**Excerpt to read**
*****

A seagull flies in front of an oil platform in the Bouri Oilfield some 70 nautical miles north of the coast of Libya, October 5, 2017 Darrin Zammit Lupi/Reuters

The first vice president of the Foreign Affairs, Defense and Armed Forces Commission in the French Senate, senator for Belfort Cédric Perrin, 44, has co-directed a report that provides an overview of the crisis in Libya. Interview by Meriadec Raffray 

At the end of the year, the conditions seemed ripe to pull Libya out of chaos. This hope now appears to show some wear and tear...

We are again faced with a highly fragmented society. Each leader is holding on to his share of the oil windfall, and is trying to exploit one of the institutions that have emerged from the reconstruction process. While the production and export of Libyan oil remains controlled by the national oil company, the traffic of crude oil has exploded. 1,500 people are holding on to 90% of the country main source of wealth. Their control is blocking the restarting of the economy, the true key to an exit from the crisis.

Emmanuel Macron calls for elections by the end of the year. Is this realistic?

The Elysée has involved itself heavily in the matter, but let's not to confuse action with communication, or speed with precipitation. Everyone – including most of the stakeholders – is convinced that the democratic path is the only viable one. On the other hand, no one agrees on the order of deployment: the writing of a constitution, the holding of a presidential election, the general election... Hope remains relevant, because 2.5 million voters have already registered.

*****

**Provided material**
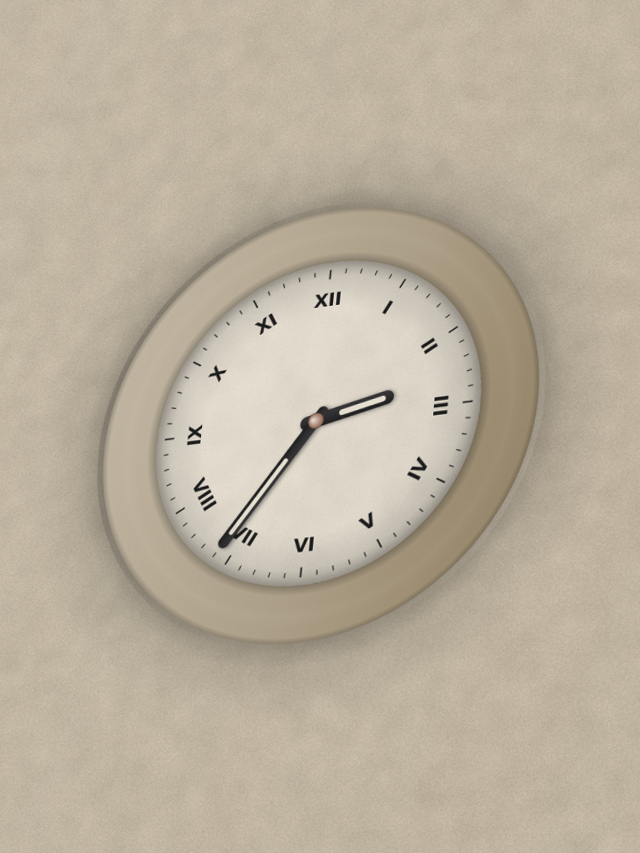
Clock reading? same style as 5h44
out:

*****

**Exercise instructions**
**A)** According to the Libya interview, how many people hold 90% of the country's main source of wealth?
**B)** Write out the passage of the Libya interview from "The Elysée has" to "have already registered.".
The lines have no role here.

**Answers for this exercise**
**A)** 1,500 people.

**B)**
The Elysée has involved itself heavily in the matter, but let's not to confuse action with communication, or speed with precipitation. Everyone – including most of the stakeholders – is convinced that the democratic path is the only viable one. On the other hand, no one agrees on the order of deployment: the writing of a constitution, the holding of a presidential election, the general election... Hope remains relevant, because 2.5 million voters have already registered.